- **Entries supplied**
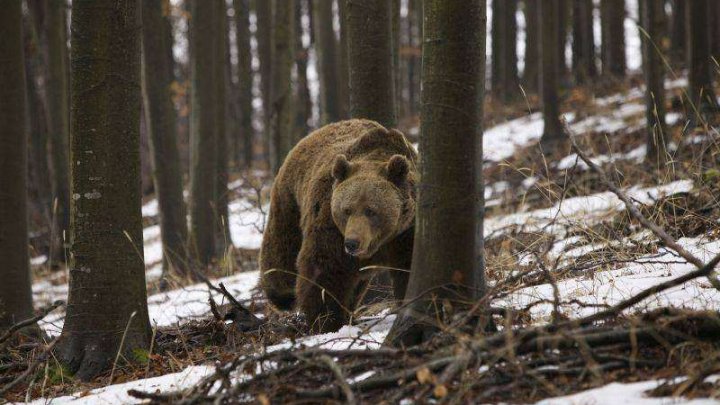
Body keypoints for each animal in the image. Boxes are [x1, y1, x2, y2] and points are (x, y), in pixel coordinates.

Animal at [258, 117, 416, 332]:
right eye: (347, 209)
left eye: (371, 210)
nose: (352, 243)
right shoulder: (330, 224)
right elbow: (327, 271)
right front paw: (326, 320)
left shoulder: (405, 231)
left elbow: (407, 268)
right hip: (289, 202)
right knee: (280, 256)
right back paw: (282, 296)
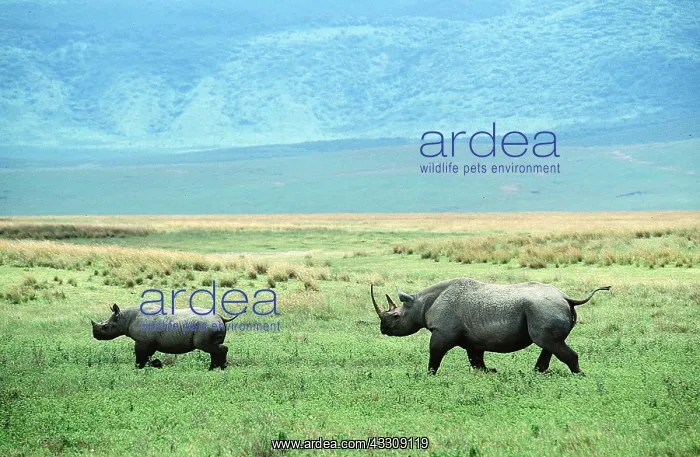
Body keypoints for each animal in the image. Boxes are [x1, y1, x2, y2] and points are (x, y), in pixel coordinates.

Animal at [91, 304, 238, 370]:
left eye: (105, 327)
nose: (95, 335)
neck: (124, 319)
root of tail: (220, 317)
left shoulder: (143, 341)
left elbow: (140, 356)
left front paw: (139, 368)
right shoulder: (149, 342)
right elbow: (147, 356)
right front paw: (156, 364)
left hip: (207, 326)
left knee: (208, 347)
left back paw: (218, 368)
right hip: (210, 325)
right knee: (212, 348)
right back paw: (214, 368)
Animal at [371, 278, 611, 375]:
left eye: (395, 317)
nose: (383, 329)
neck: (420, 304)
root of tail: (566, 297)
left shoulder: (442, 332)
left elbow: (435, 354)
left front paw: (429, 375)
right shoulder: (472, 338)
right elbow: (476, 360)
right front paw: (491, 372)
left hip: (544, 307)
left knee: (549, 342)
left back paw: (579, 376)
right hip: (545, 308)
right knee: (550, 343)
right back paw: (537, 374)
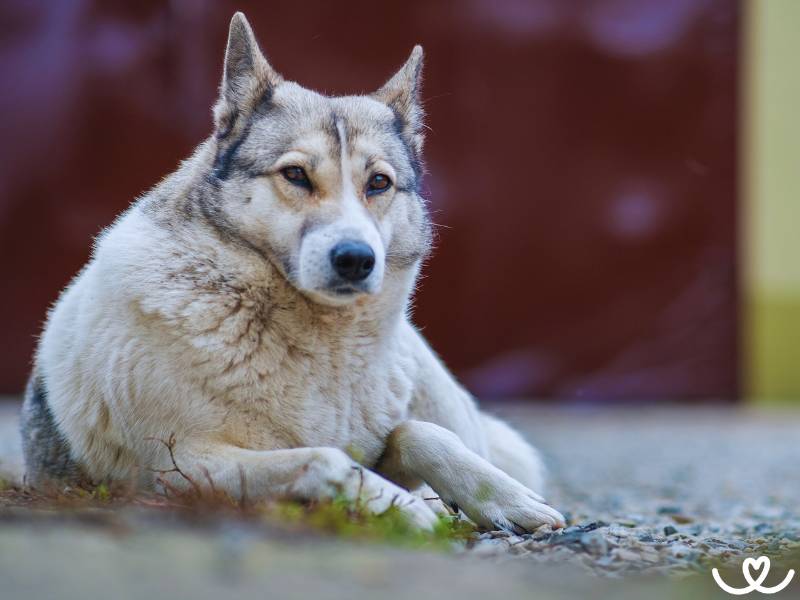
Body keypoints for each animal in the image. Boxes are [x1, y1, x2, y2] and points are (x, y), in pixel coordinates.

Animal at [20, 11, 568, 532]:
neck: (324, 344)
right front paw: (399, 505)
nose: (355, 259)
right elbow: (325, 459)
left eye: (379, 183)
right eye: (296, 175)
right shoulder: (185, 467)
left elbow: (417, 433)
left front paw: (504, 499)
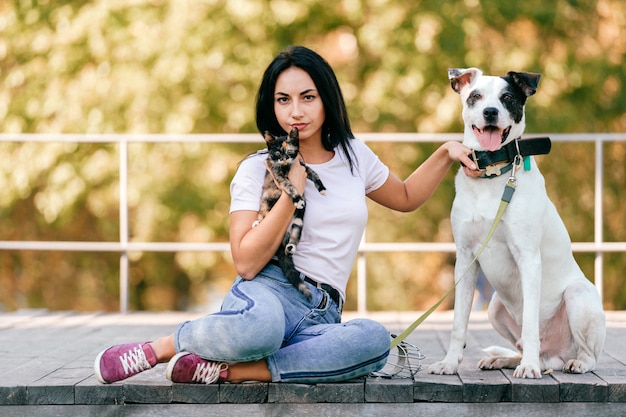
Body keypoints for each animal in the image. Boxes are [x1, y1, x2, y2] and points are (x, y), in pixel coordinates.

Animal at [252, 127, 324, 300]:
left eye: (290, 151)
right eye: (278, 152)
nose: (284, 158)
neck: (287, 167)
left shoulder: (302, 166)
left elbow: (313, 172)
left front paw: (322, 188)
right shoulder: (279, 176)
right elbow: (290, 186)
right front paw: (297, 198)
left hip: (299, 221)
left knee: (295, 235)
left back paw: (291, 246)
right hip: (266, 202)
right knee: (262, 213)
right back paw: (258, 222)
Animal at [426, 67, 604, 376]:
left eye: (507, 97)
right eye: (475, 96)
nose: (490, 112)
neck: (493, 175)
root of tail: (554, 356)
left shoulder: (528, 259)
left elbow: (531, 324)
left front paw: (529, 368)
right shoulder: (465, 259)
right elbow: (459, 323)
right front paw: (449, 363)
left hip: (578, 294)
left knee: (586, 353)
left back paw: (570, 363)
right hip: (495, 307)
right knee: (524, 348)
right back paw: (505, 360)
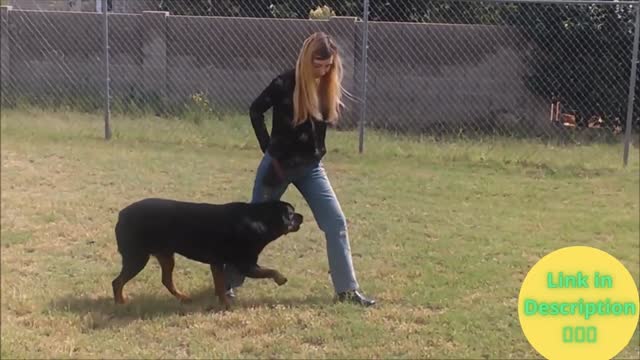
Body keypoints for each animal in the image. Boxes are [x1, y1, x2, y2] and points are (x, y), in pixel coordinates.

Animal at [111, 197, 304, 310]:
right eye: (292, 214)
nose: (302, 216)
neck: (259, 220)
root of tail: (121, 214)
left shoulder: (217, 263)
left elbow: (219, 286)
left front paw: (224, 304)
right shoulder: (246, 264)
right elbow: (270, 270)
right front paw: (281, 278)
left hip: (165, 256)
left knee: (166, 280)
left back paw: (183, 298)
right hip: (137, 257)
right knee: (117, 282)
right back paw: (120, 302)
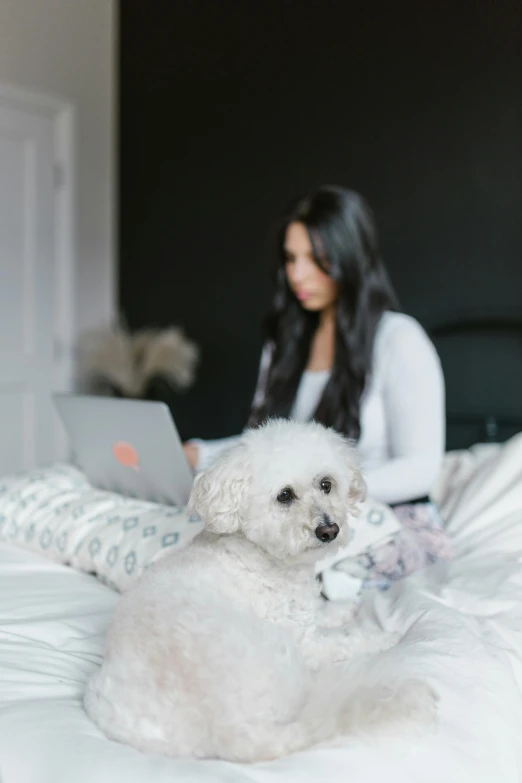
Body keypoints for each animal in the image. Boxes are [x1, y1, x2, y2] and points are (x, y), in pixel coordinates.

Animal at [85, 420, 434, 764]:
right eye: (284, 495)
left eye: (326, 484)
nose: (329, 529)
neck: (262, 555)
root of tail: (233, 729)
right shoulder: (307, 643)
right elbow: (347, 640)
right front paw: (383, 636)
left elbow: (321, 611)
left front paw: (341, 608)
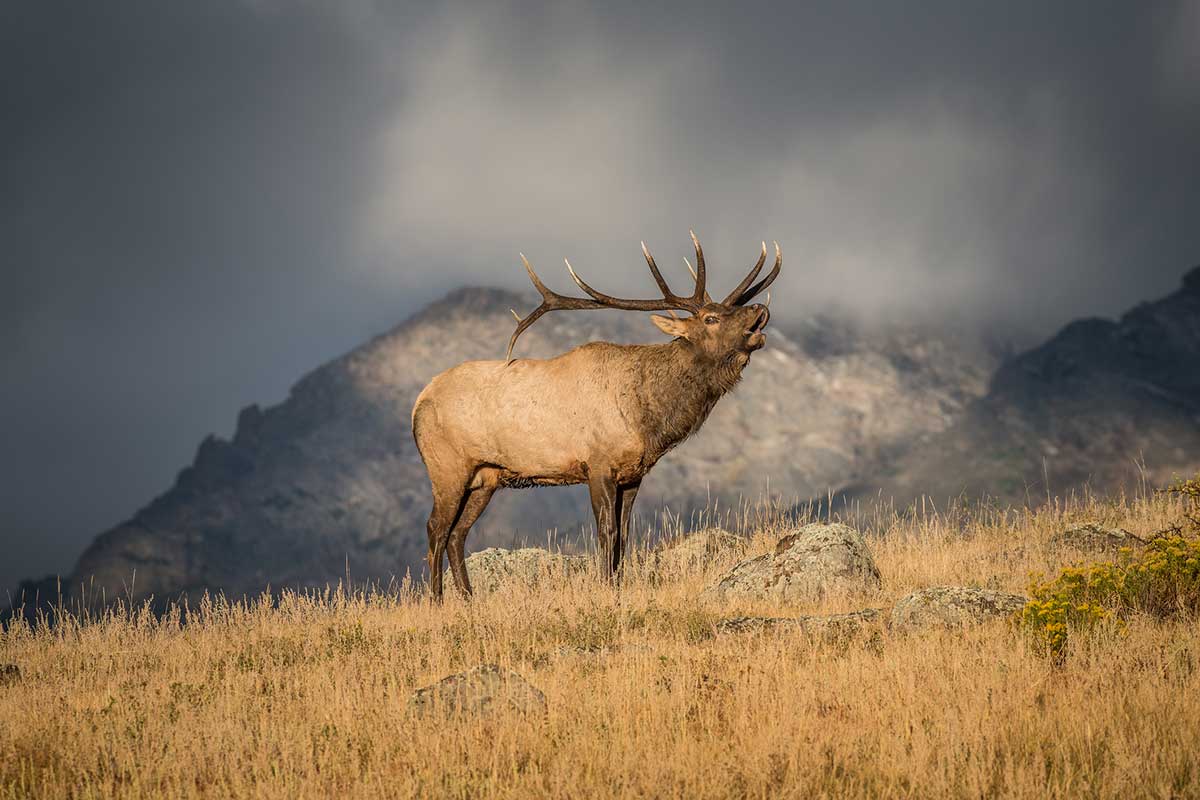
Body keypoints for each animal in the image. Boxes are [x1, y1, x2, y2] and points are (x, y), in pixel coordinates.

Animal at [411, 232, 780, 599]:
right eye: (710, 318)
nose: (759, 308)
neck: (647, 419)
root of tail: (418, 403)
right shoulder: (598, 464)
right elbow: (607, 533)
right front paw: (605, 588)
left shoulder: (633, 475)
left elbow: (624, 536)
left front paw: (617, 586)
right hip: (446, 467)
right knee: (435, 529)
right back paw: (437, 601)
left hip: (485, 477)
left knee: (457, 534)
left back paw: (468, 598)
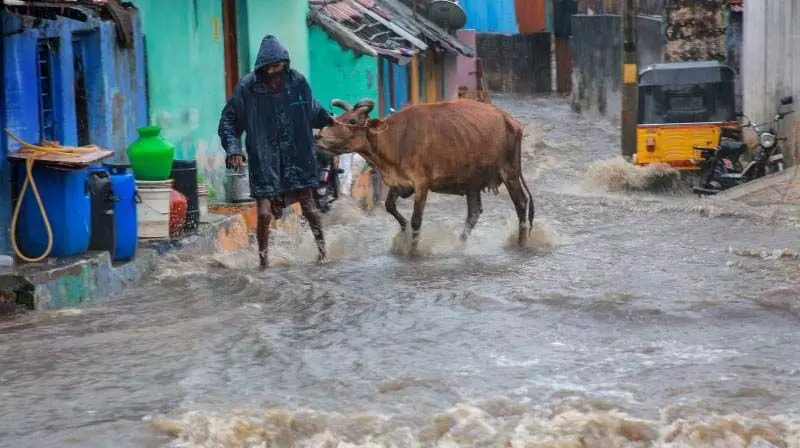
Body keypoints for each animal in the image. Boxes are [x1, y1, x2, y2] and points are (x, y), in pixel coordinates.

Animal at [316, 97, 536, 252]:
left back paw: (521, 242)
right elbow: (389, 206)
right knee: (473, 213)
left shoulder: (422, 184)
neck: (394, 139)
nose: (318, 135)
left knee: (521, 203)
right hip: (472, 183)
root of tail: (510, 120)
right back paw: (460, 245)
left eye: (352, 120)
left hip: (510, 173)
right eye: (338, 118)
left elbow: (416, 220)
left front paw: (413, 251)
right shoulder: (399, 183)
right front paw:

- **Problem statement**
Return every line above exactly, omitting images.

- **Result**
Body keypoints for each animal in the image. Boxes are [x1, y1, x2, y2] and points are (x, y), in pixel coordinates.

Animal at [258, 117, 416, 332]:
right eye: (347, 209)
left eye: (371, 210)
nose: (352, 243)
right shoulder: (330, 224)
right elbow: (327, 271)
right front paw: (326, 320)
left shoulder: (405, 231)
left elbow: (407, 268)
right hip: (289, 202)
right knee: (280, 256)
right back paw: (282, 296)
Body keypoints for each animal in the image. Boxes are [x1, y1, x2, y2] and points are (x, y), in pixel coordinates.

Animal at [91, 304, 238, 370]:
left eye: (105, 327)
nose: (95, 335)
neck: (124, 319)
root of tail: (220, 317)
left shoulder: (143, 341)
left elbow: (140, 356)
left front paw: (139, 368)
right shoulder: (149, 342)
right elbow: (147, 356)
right front paw: (156, 364)
left hip: (207, 326)
left knee: (208, 347)
left back paw: (218, 368)
right hip: (210, 325)
right knee: (212, 348)
right back paw: (214, 368)
Animal at [371, 278, 611, 375]:
left eye: (395, 317)
nose: (383, 329)
neck: (420, 304)
root of tail: (566, 297)
left shoulder: (442, 332)
left elbow: (435, 354)
left front paw: (429, 375)
right shoulder: (472, 338)
right elbow: (476, 360)
right front paw: (491, 372)
left hip: (544, 307)
left knee: (549, 342)
left back paw: (579, 376)
right hip: (545, 308)
right knee: (550, 343)
right back paw: (537, 374)
Body keypoints for each animal in the image. Boxes are [x1, y1, x2, y2] and points are (x, y), in pixel coordinates.

Animal at [20, 11, 568, 532]:
neck: (324, 344)
right front paw: (399, 505)
nose: (355, 259)
right elbow: (325, 459)
left eye: (379, 183)
right eye: (296, 175)
right shoulder: (185, 467)
left elbow: (417, 433)
left front paw: (504, 499)
Body keypoints for each animal in the image. Boxes are [x1, y1, x2, y2] and points are (x, y), in pixel coordinates.

Animal at [252, 127, 324, 300]:
left eye: (290, 151)
right eye: (278, 152)
nose: (284, 158)
neck: (287, 167)
left shoulder: (302, 166)
left elbow: (313, 172)
left front paw: (322, 188)
right shoulder: (279, 176)
right elbow: (290, 186)
right front paw: (297, 198)
left hip: (299, 221)
left knee: (295, 235)
left back paw: (291, 246)
right hip: (266, 202)
right knee: (262, 213)
right back paw: (258, 222)
Animal at [426, 67, 604, 376]:
left eye: (507, 97)
right eye: (475, 96)
nose: (490, 112)
neck: (493, 175)
root of tail: (554, 356)
left shoulder: (528, 259)
left elbow: (531, 324)
left front paw: (529, 368)
right shoulder: (465, 259)
right elbow: (459, 323)
right front paw: (449, 363)
left hip: (578, 294)
left knee: (586, 353)
left back paw: (570, 363)
right hip: (495, 307)
right knee: (524, 348)
right back paw: (505, 360)
Body keypoints for each animal in the image. Boxes are [x1, y1, x2, y2] and points are (x, y), in pixel coordinates.

Animal at [111, 197, 304, 310]:
right eye: (292, 214)
nose: (302, 216)
neck: (259, 220)
root of tail: (121, 214)
left shoulder: (217, 263)
left elbow: (219, 286)
left front paw: (224, 304)
right shoulder: (246, 264)
right elbow: (270, 270)
right front paw: (281, 278)
left hip: (165, 256)
left knee: (166, 280)
left back paw: (183, 298)
right hip: (137, 257)
right knee: (117, 282)
right back paw: (120, 302)
Body keypoints for each animal in the image. Boxes are [x1, y1, x2, y2] and points are (x, y), in pixel coordinates.

Animal at [85, 420, 434, 764]:
right eye: (284, 495)
left eye: (326, 484)
nose: (329, 529)
neck: (262, 555)
root of tail: (233, 729)
right shoulder: (307, 643)
right elbow: (347, 640)
right front paw: (383, 636)
left elbow: (321, 611)
left front paw: (341, 608)
Body keypoints for each animal in the image. Boxes are [x1, y1, x2, y2] and points are (x, y), in pixel coordinates.

Animal at [411, 232, 780, 599]:
right eye: (710, 318)
nose: (759, 308)
neck: (647, 419)
root of tail: (418, 403)
right shoulder: (598, 464)
right elbow: (607, 533)
right front paw: (605, 588)
left shoulder: (633, 475)
left elbow: (624, 536)
left front paw: (617, 586)
right hip: (446, 467)
right knee: (435, 529)
right back paw: (437, 601)
left hip: (485, 477)
left knee: (457, 534)
left back paw: (468, 598)
Body keypoints for each animal in the image. Boxes are [x1, y1, x2, y2] and points are (x, y), in pixel coordinates.

Animal at [316, 97, 536, 252]:
left back paw: (521, 242)
right elbow: (389, 206)
right knee: (473, 213)
left shoulder: (422, 184)
neck: (394, 139)
nose: (318, 135)
left knee: (521, 203)
right hip: (472, 183)
root of tail: (510, 120)
right back paw: (460, 245)
left eye: (352, 120)
left hip: (510, 173)
right eye: (338, 118)
left elbow: (416, 220)
left front paw: (413, 251)
right shoulder: (399, 183)
right front paw:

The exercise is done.